_WHAT YOU NEED TO DO_
From the first line to the last, retype everything below exactly, minus the pictures.

_RECORDS TO USE_

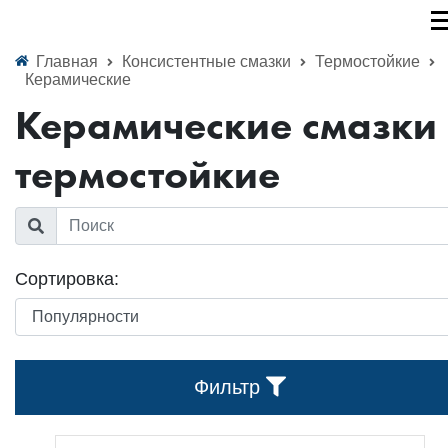
Главная
Консистентные смазки
Термостойкие
Керамические
Керамические смазки
термостойкие
Сортировка:
Фильтр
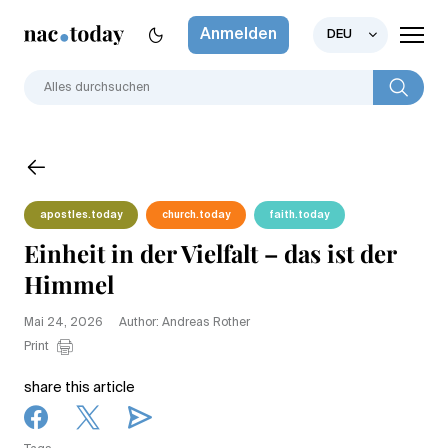
Anmelden
DEU
apostles.today
church.today
faith.today
Einheit in der Vielfalt – das ist der
Himmel
Mai 24, 2026
Author: Andreas Rother
Print
share this article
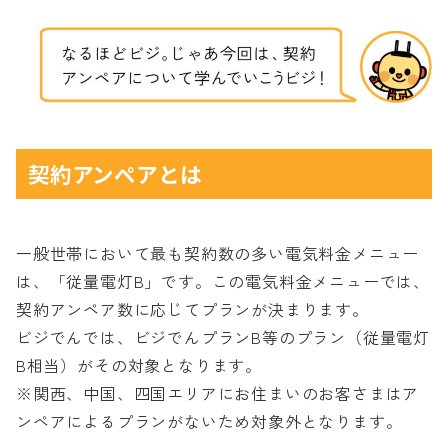
契約アンペアとは
一般世帯において最も契約数の多い電気料金メニュー
は、「従量電灯B」です。この電気料金メニューでは、
契約アンペア数に応じてプランが決まります。
ビジでんでは、ビジでんプランB等のプラン（従量電灯
B相当）がその対象となります。
※関西、中国、四国エリアにお住まいのお客さまはア
ンペアによるプランがないため対象外となります。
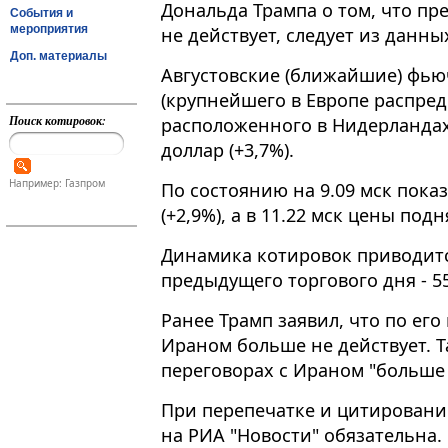
Дональда Трампа о том, что п
События и
мероприятия
не действует, следует из данн
Доп. материалы
Августовские (ближайшие) фью
(крупнейшего в Европе распред
Поиск котировок:
расположенного в Нидерландах)
доллар (+3,7%)​​​.
Например: Газпром
По состоянию на 9.09 мск показ
(+2,9%), а в 11.22 мск цены подн
Динамика котировок приводитс
предыдущего торгового дня - 55
Ранее Трамп заявил, что по ег
Ираном больше не действует. Т
переговорах с Ираном "больше 
При перепечатке и цитировани
на РИА "Новости" обязательна.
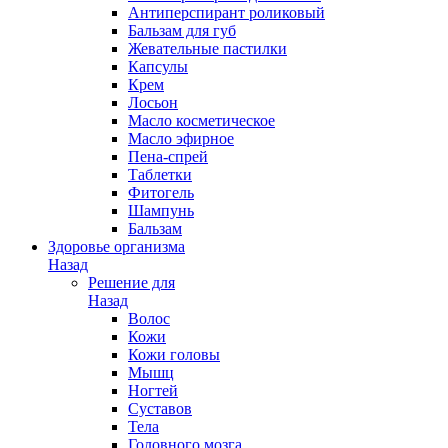
Антиперспирант роликовый
Бальзам для губ
Жевательные пастилки
Капсулы
Крем
Лосьон
Масло косметическое
Масло эфирное
Пена-спрей
Таблетки
Фитогель
Шампунь
Бальзам
Здоровье организма
Назад
Решение для
Назад
Волос
Кожи
Кожи головы
Мышц
Ногтей
Суставов
Тела
Головного мозга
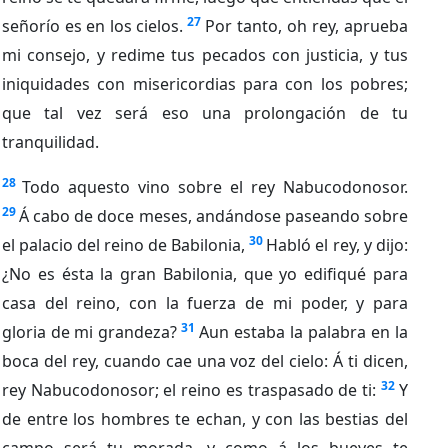
27
señorío es en los cielos.
Por tanto, oh rey, aprueba
mi consejo, y redime tus pecados con justicia, y tus
iniquidades con misericordias para con los pobres;
que tal vez será eso una prolongación de tu
tranquilidad.
28
Todo aquesto vino sobre el rey Nabucodonosor.
29
Á cabo de doce meses, andándose paseando sobre
30
el palacio del reino de Babilonia,
Habló el rey, y dijo:
¿No es ésta la gran Babilonia, que yo edifiqué para
casa del reino, con la fuerza de mi poder, y para
31
gloria de mi grandeza?
Aun estaba la palabra en la
boca del rey, cuando cae una voz del cielo: Á ti dicen,
32
rey Nabucodonosor; el reino es traspasado de ti:
Y
de entre los hombres te echan, y con las bestias del
campo será tu morada, y como á los bueyes te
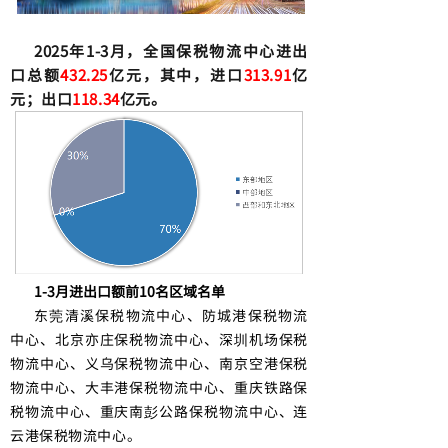
2025年1-3月，全国保税物流中心进出
口总额
432.25
亿元，其中，进口
313.91
亿
元；出口
118.34
亿元。
1-3月进出口额前10名区域名单
东莞清溪保税物流中心、防城港保税物流
中心、北京亦庄保税物流中心、深圳机场保税
物流中心、义乌保税物流中心、南京空港保税
物流中心、大丰港保税物流中心、重庆铁路保
税物流中心、重庆南彭公路保税物流中心、连
云港保税物流中心。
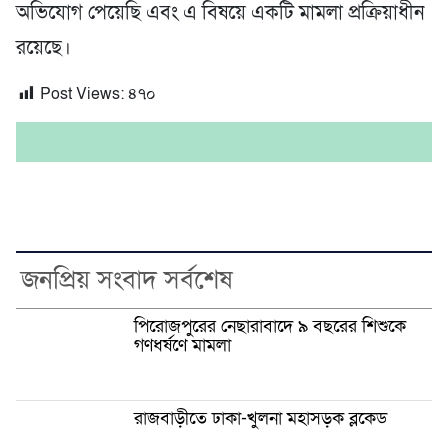
অভিযোগ পেয়েছি এবং এ বিষয়ে একটি মামলা প্রক্রিয়াধীন
রয়েছে।
Post Views:
৪৭০
জনপ্রিয় সংবাদ সর্বশেষ
পিরোজপুরের নেছারাবাদে ৯ বছরের শিশুকে
গণধর্ষণে মামলা
রাজবাড়ীতে ঢাকা-খুলনা মহাসড়ক ব্লকেড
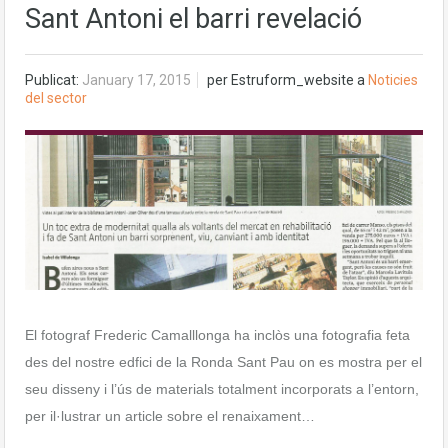
Sant Antoni el barri revelació
Publicat:
January 17, 2015
per
Estruform_website
a
Noticies
del sector
El fotograf Frederic Camalllonga ha inclòs una fotografia feta
des del nostre edfici de la Ronda Sant Pau on es mostra per el
seu disseny i l’ús de materials totalment incorporats a l’entorn,
per il·lustrar un article sobre el renaixament…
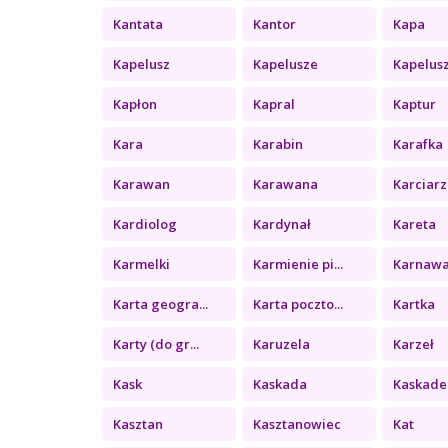
Kantata
Kantor
Kapa
Kapelusz
Kapelusze
Kapelus
Kapłon
Kapral
Kaptur
Kara
Karabin
Karafka
Karawan
Karawana
Karciarz
Kardiolog
Kardynał
Kareta
Karmelki
Karmienie pi...
Karnawa
Karta geogra...
Karta poczto...
Kartka
Karty (do gr...
Karuzela
Karzeł
Kask
Kaskada
Kaskade
Kasztan
Kasztanowiec
Kat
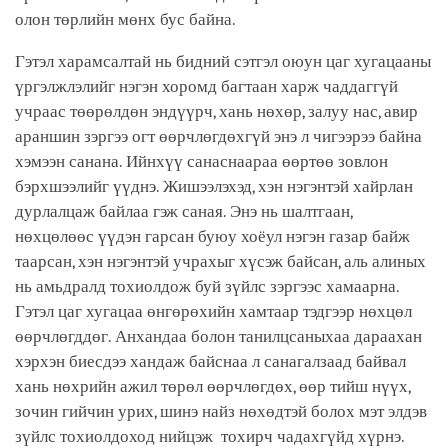
олон төрлийн мөнх бус байна.
Гэтэл харамсалтай нь бидний сэтгэл оюун цаг хугацааны
үргэлжлэлийг нэгэн хоромд багтаан харж чаддаггүй
учраас төөрөлдөн эндүүрч, хань нөхөр, залуу нас, авир
араншин зэргээ огт өөрчлөгдөхгүй энэ л чигээрээ байна
хэмээн санана. Ийнхүү санаснаараа өөртөө зовлон
бэрхшээлийг үүднэ. Жишээлэхэд, хэн нэгэнтэй хайрлан
дурлалцаж байлаа гэж саная. Энэ нь шалтгаан,
нөхцөлөөс үүдэн гарсан буюу хоёул нэгэн газар байж
таарсан, хэн нэгэнтэй учрахыг хүсэж байсан, аль алиных
нь амьдралд тохиолдож буй зүйлс зэргээс хамаарна.
Гэтэл цаг хугацаа өнгөрөхийн хамтаар тэдгээр нөхцөл
өөрчлөгддөг. Анхандаа болон танилцсаныхаа дараахан
хэрхэн биесдээ хандаж байснаа л санагалзаад байвал
хань нөхрийн ажил төрөл өөрчлөгдөх, өөр тийш нүүх,
зочин гийчин урих, шинэ найз нөхөдтэй болох мэт элдэв
зүйлс тохиолдоход нийцэж тохирч чадахгүйд хүрнэ.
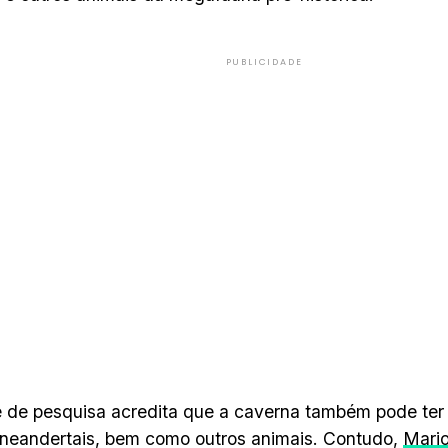
PUBLICIDADE
 de pesquisa acredita que a caverna também pode ter 
 neandertais, bem como outros animais. Contudo,
Mario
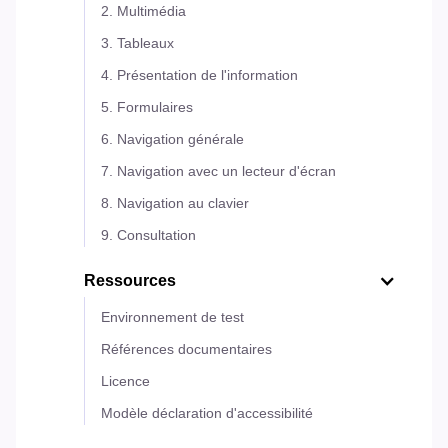
2. Multimédia
3. Tableaux
4. Présentation de l'information
5. Formulaires
6. Navigation générale
7. Navigation avec un lecteur d'écran
8. Navigation au clavier
9. Consultation
Ressources
Environnement de test
Références documentaires
Licence
Modèle déclaration d'accessibilité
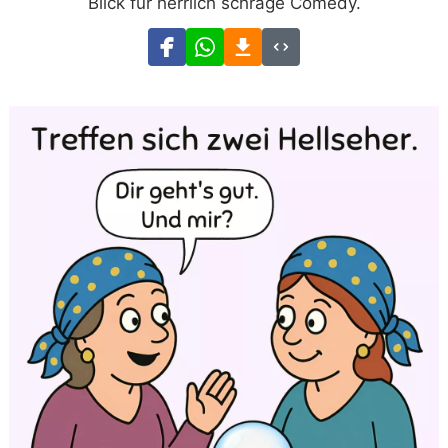
Blick für herrlich schräge Comedy.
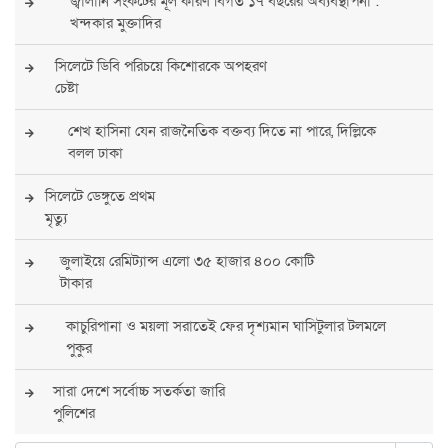
জ্বালানি সংকটের মূল কারণ বিগত ১৭ বছরের অব্যবস্থাপনা :
খন্দকার মুক্তাদির
সিলেটে ডিবি পরিচয়ে কিশোরকে অপহরণ
চেষ্টা
শেখ হাসিনা যেন রাজনৈতিক বক্তব্য দিতে না পারে, দিল্লিকে
বলল ঢাকা
সিলেটে ডেঙ্গুতে প্রথম
মৃত্যু
জুলাইয়ে রেমিট্যান্স এলো ৩৫ হাজার ৪০০ কোটি
টাকার
কাচুরিপানা ও ময়লা সরাতেই ফের দৃশ্যমান ঘাসিটুলার টলমলে
পুকুর
সারা দেশে সর্বোচ্চ সতর্কতা জারি
পুলিশের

_EXPECTED ANSWER_
Главная
Консистентные смазки
Термостойкие
Керамические
Керамические смазки
термостойкие
Сортировка:
Фильтр
Anmelden
DEU
apostles.today
church.today
faith.today
Einheit in der Vielfalt – das ist der
Himmel
Mai 24, 2026
Author: Andreas Rother
Print
share this article
契約アンペアとは
一般世帯において最も契約数の多い電気料金メニュー
は、「従量電灯B」です。この電気料金メニューでは、
契約アンペア数に応じてプランが決まります。
ビジでんでは、ビジでんプランB等のプラン（従量電灯
B相当）がその対象となります。
※関西、中国、四国エリアにお住まいのお客さまはア
ンペアによるプランがないため対象外となります。
Дональда Трампа о том, что п
События и
мероприятия
не действует, следует из данн
Доп. материалы
Августовские (ближайшие) фью
(крупнейшего в Европе распред
Поиск котировок:
расположенного в Нидерландах)
доллар (+3,7%)​​​.
Например: Газпром
По состоянию на 9.09 мск показ
(+2,9%), а в 11.22 мск цены подн
Динамика котировок приводитс
предыдущего торгового дня - 55
Ранее Трамп заявил, что по ег
Ираном больше не действует. Т
переговорах с Ираном "больше 
При перепечатке и цитировани
на РИА "Новости" обязательна.
Антиперспирант роликовый
Бальзам для губ
Жевательные пастилки
Капсулы
Крем
Лосьон
Масло косметическое
Масло эфирное
Пена-спрей
Таблетки
Фитогель
Шампунь
Бальзам
Здоровье организма
Назад
Решение для
Назад
Волос
Кожи
Кожи головы
Мышц
Ногтей
Суставов
Тела
Головного мозга
27
señorío es en los cielos.
Por tanto, oh rey, aprueba
mi consejo, y redime tus pecados con justicia, y tus
iniquidades con misericordias para con los pobres;
que tal vez será eso una prolongación de tu
tranquilidad.
28
Todo aquesto vino sobre el rey Nabucodonosor.
29
Á cabo de doce meses, andándose paseando sobre
30
el palacio del reino de Babilonia,
Habló el rey, y dijo:
¿No es ésta la gran Babilonia, que yo edifiqué para
casa del reino, con la fuerza de mi poder, y para
31
gloria de mi grandeza?
Aun estaba la palabra en la
boca del rey, cuando cae una voz del cielo: Á ti dicen,
32
rey Nabucodonosor; el reino es traspasado de ti:
Y
de entre los hombres te echan, y con las bestias del
campo será tu morada, y como á los bueyes te
2025年1-3月，全国保税物流中心进出
口总额
432.25
亿元，其中，进口
313.91
亿
元；出口
118.34
亿元。
1-3月进出口额前10名区域名单
东莞清溪保税物流中心、防城港保税物流
中心、北京亦庄保税物流中心、深圳机场保税
物流中心、义乌保税物流中心、南京空港保税
物流中心、大丰港保税物流中心、重庆铁路保
税物流中心、重庆南彭公路保税物流中心、连
云港保税物流中心。
অভিযোগ পেয়েছি এবং এ বিষয়ে একটি মামলা প্রক্রিয়াধীন
রয়েছে।
Post Views:
৪৭০
জনপ্রিয় সংবাদ সর্বশেষ
পিরোজপুরের নেছারাবাদে ৯ বছরের শিশুকে
গণধর্ষণে মামলা
রাজবাড়ীতে ঢাকা-খুলনা মহাসড়ক ব্লকেড
Sant Antoni el barri revelació
Publicat:
January 17, 2015
per
Estruform_website
a
Noticies
del sector
El fotograf Frederic Camalllonga ha inclòs una fotografia feta
des del nostre edfici de la Ronda Sant Pau on es mostra per el
seu disseny i l’ús de materials totalment incorporats a l’entorn,
per il·lustrar un article sobre el renaixament…
Kantata
Kantor
Kapa
Kapelusz
Kapelusze
Kapelus
Kapłon
Kapral
Kaptur
Kara
Karabin
Karafka
Karawan
Karawana
Karciarz
Kardiolog
Kardynał
Kareta
Karmelki
Karmienie pi...
Karnawa
Karta geogra...
Karta poczto...
Kartka
Karty (do gr...
Karuzela
Karzeł
Kask
Kaskada
Kaskade
Kasztan
Kasztanowiec
Kat
олон төрлийн мөнх бус байна.
Гэтэл харамсалтай нь бидний сэтгэл оюун цаг хугацааны
үргэлжлэлийг нэгэн хоромд багтаан харж чаддаггүй
учраас төөрөлдөн эндүүрч, хань нөхөр, залуу нас, авир
араншин зэргээ огт өөрчлөгдөхгүй энэ л чигээрээ байна
хэмээн санана. Ийнхүү санаснаараа өөртөө зовлон
бэрхшээлийг үүднэ. Жишээлэхэд, хэн нэгэнтэй хайрлан
дурлалцаж байлаа гэж саная. Энэ нь шалтгаан,
нөхцөлөөс үүдэн гарсан буюу хоёул нэгэн газар байж
таарсан, хэн нэгэнтэй учрахыг хүсэж байсан, аль алиных
нь амьдралд тохиолдож буй зүйлс зэргээс хамаарна.
Гэтэл цаг хугацаа өнгөрөхийн хамтаар тэдгээр нөхцөл
өөрчлөгддөг. Анхандаа болон танилцсаныхаа дараахан
хэрхэн биесдээ хандаж байснаа л санагалзаад байвал
хань нөхрийн ажил төрөл өөрчлөгдөх, өөр тийш нүүх,
зочин гийчин урих, шинэ найз нөхөдтэй болох мэт элдэв
зүйлс тохиолдоход нийцэж тохирч чадахгүйд хүрнэ.
PUBLICIDADE
 de pesquisa acredita que a caverna também pode ter 
 neandertais, bem como outros animais. Contudo,
Mario
2. Multimédia
3. Tableaux
4. Présentation de l'information
5. Formulaires
6. Navigation générale
7. Navigation avec un lecteur d'écran
8. Navigation au clavier
9. Consultation
Ressources
Environnement de test
Références documentaires
Licence
Modèle déclaration d'accessibilité
Blick für herrlich schräge Comedy.
জ্বালানি সংকটের মূল কারণ বিগত ১৭ বছরের অব্যবস্থাপনা :
খন্দকার মুক্তাদির
সিলেটে ডিবি পরিচয়ে কিশোরকে অপহরণ
চেষ্টা
শেখ হাসিনা যেন রাজনৈতিক বক্তব্য দিতে না পারে, দিল্লিকে
বলল ঢাকা
সিলেটে ডেঙ্গুতে প্রথম
মৃত্যু
জুলাইয়ে রেমিট্যান্স এলো ৩৫ হাজার ৪০০ কোটি
টাকার
কাচুরিপানা ও ময়লা সরাতেই ফের দৃশ্যমান ঘাসিটুলার টলমলে
পুকুর
সারা দেশে সর্বোচ্চ সতর্কতা জারি
পুলিশের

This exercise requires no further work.